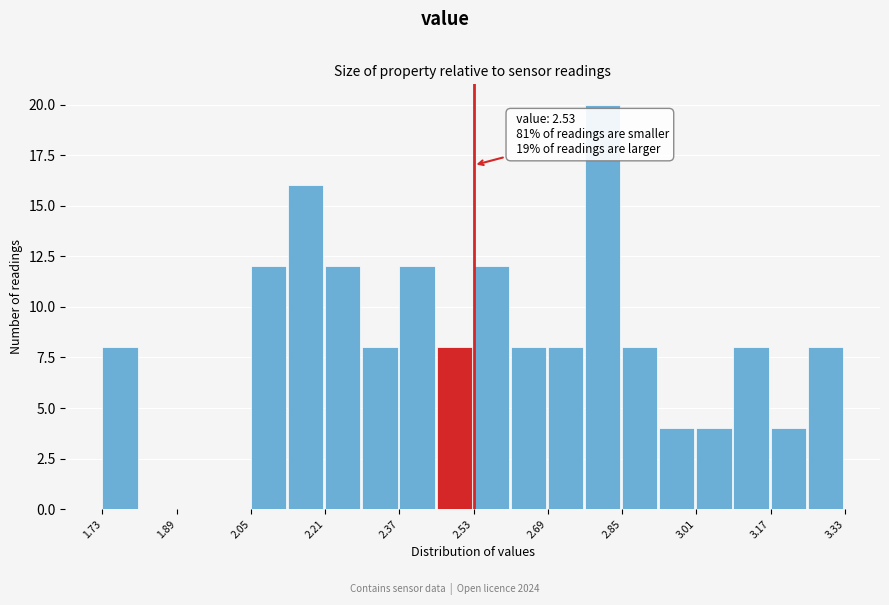

Over which range of the x-axis is the bar tallest?

2.77 to 2.85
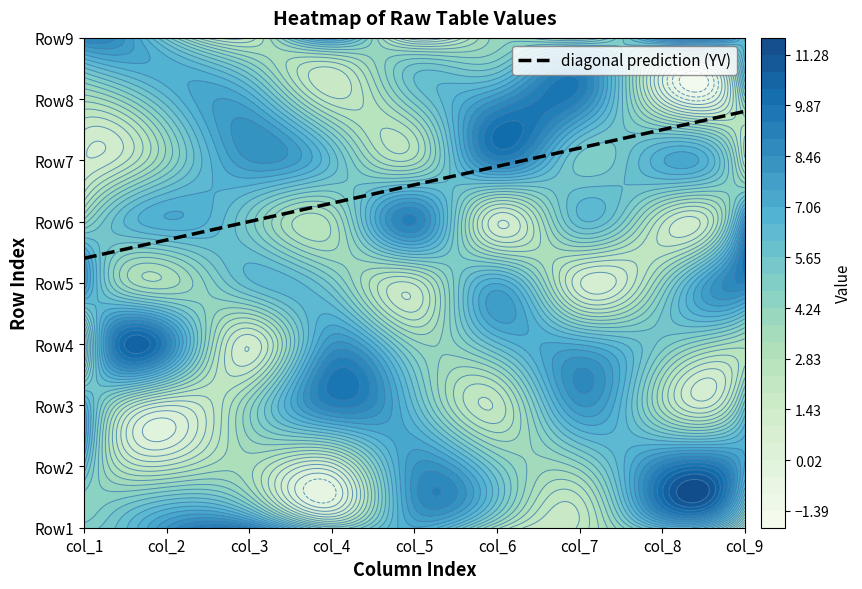

How many values in the Row2 series are below 5?

4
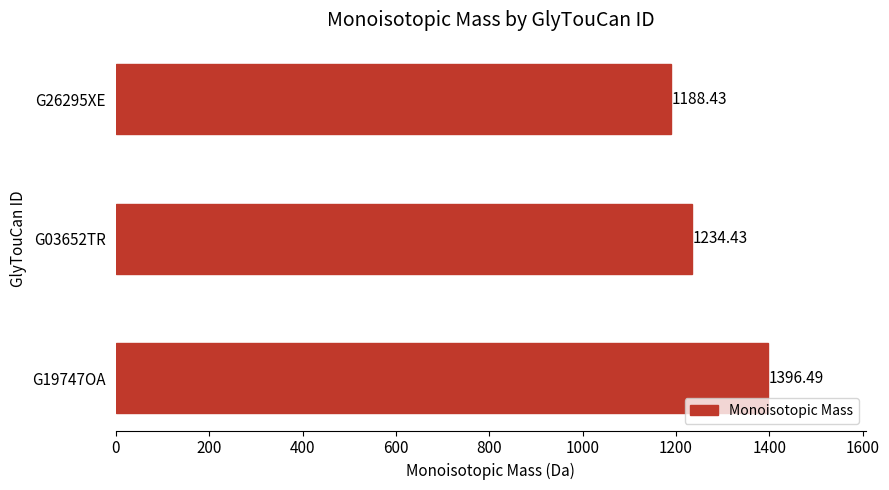

What is the difference between the maximum and minimum values?

208.1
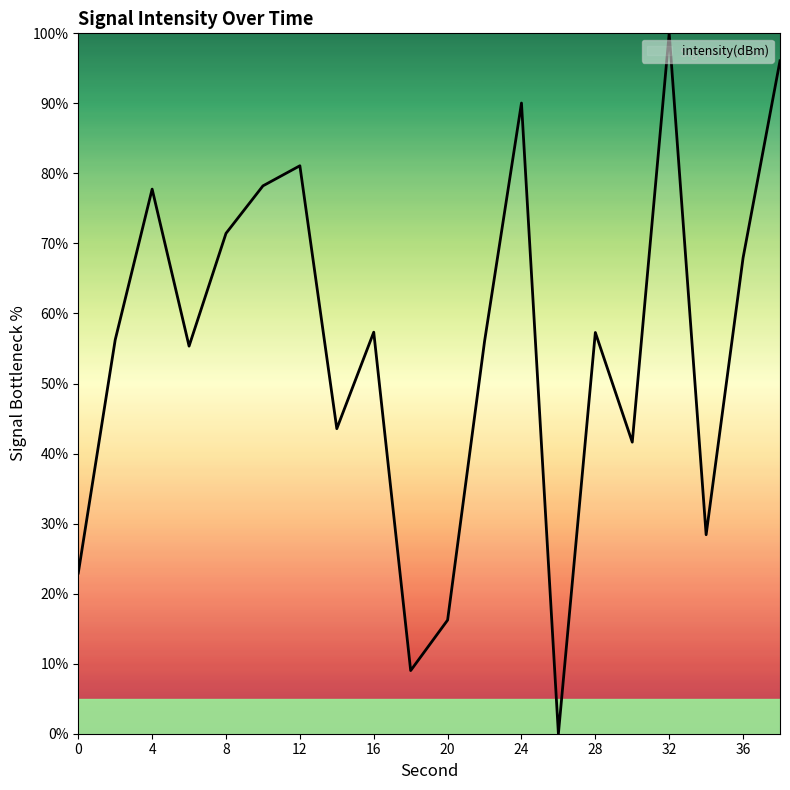

What is the average value?

55.3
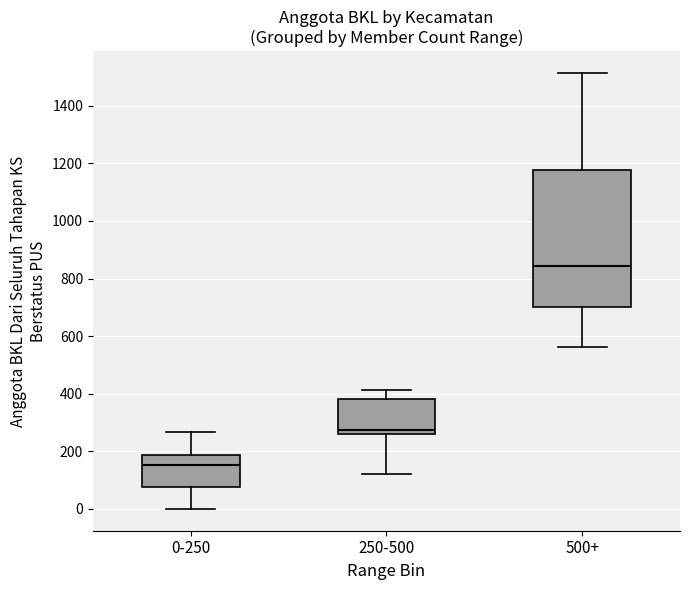

Reading left to right, transcribe this box plot: for each box, give where its median line is, the range the box spans, and where its two whiskers end, as read against the y-axis. The values are not printed on the chart, so give them approximately, as read against the axis.

0-250: median 160, box 80 to 180, whiskers 0 to 260
250-500: median 280, box 260 to 380, whiskers 120 to 420
500+: median 840, box 700 to 1180, whiskers 560 to 1520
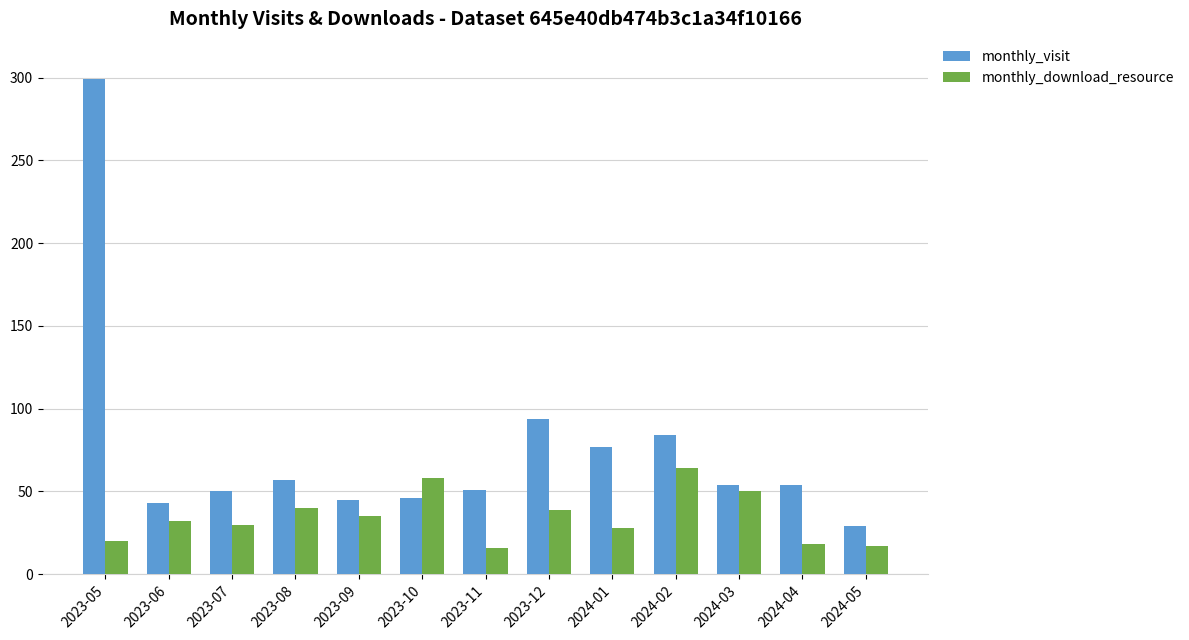

What is the difference between the highest and lowest values at 2024-05?

12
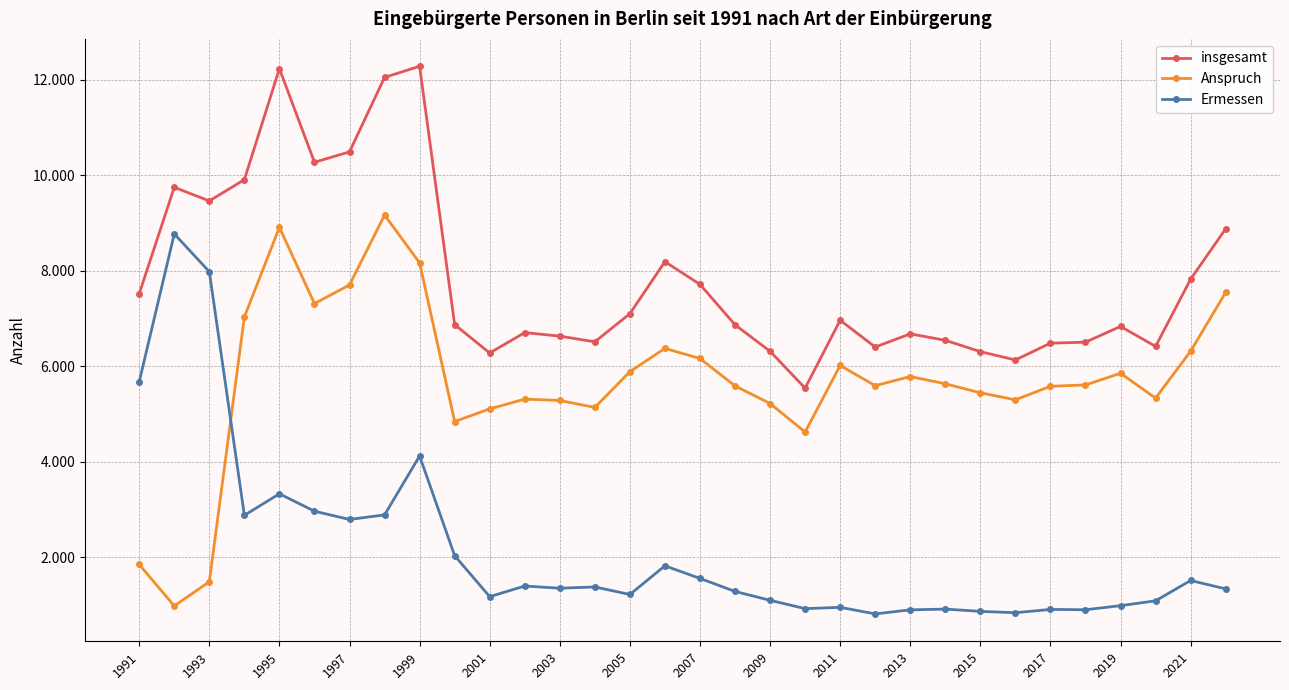

True or false: insgesamt and Anspruch intersect in this chart.

False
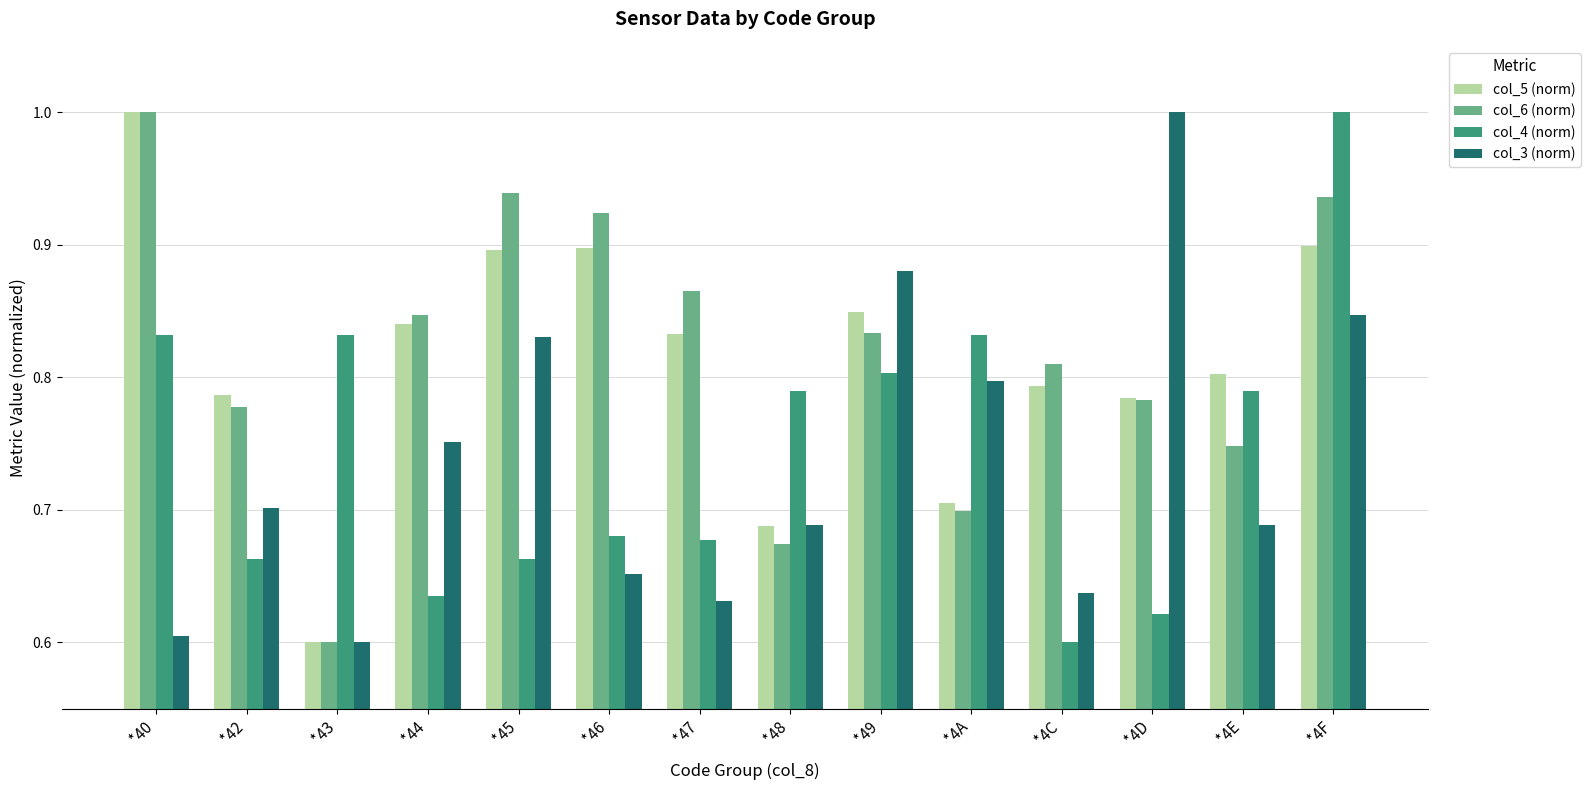

What is the maximum value for col_6 (norm)?

1.0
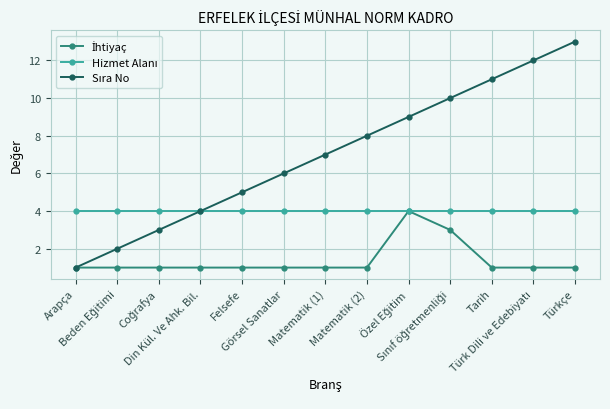

What is the maximum value shown in the chart?

13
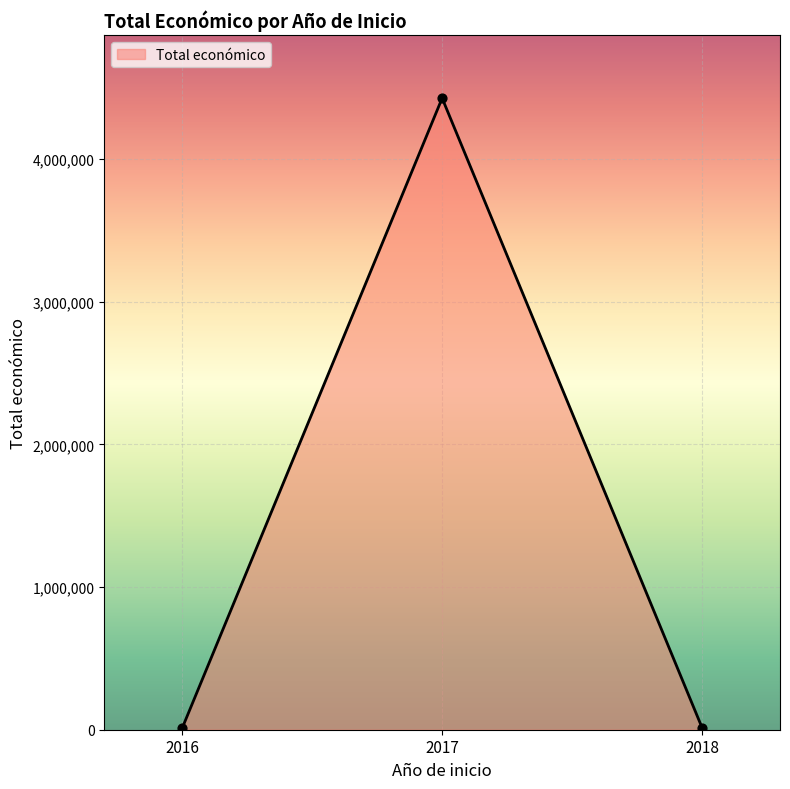

Which has a higher value, 2018 or 2017?

2017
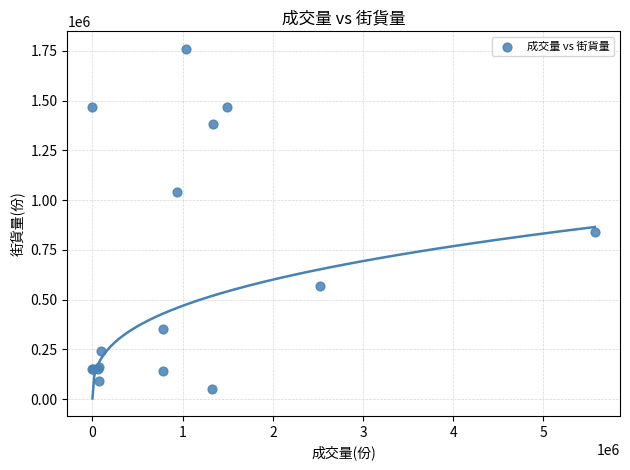

What Y value in the scatter plot is closest to 905000?

840000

::::

## YOUR GOAL
Render the records above as a JSON list of strings, with one string for each line and blank lines omitted. Leave the picture markers out of the list.

## EXERCISE RESULT
[
  "Over which range of the x-axis is the bar tallest?",
  "2.77 to 2.85",
  "How many values in the Row2 series are below 5?",
  "4",
  "What is the difference between the maximum and minimum values?",
  "208.1",
  "What is the average value?",
  "55.3",
  "Reading left to right, transcribe this box plot: for each box, give where its median line is, the range the box spans, and where its two whiskers end, as read against the y-axis. The values are not printed on the chart, so give them approximately, as read against the axis.",
  "0-250: median 160, box 80 to 180, whiskers 0 to 260",
  "250-500: median 280, box 260 to 380, whiskers 120 to 420",
  "500+: median 840, box 700 to 1180, whiskers 560 to 1520",
  "What is the difference between the highest and lowest values at 2024-05?",
  "12",
  "True or false: insgesamt and Anspruch intersect in this chart.",
  "False",
  "What is the maximum value for col_6 (norm)?",
  "1.0",
  "What is the maximum value shown in the chart?",
  "13",
  "Which has a higher value, 2018 or 2017?",
  "2017",
  "What Y value in the scatter plot is closest to 905000?",
  "840000"
]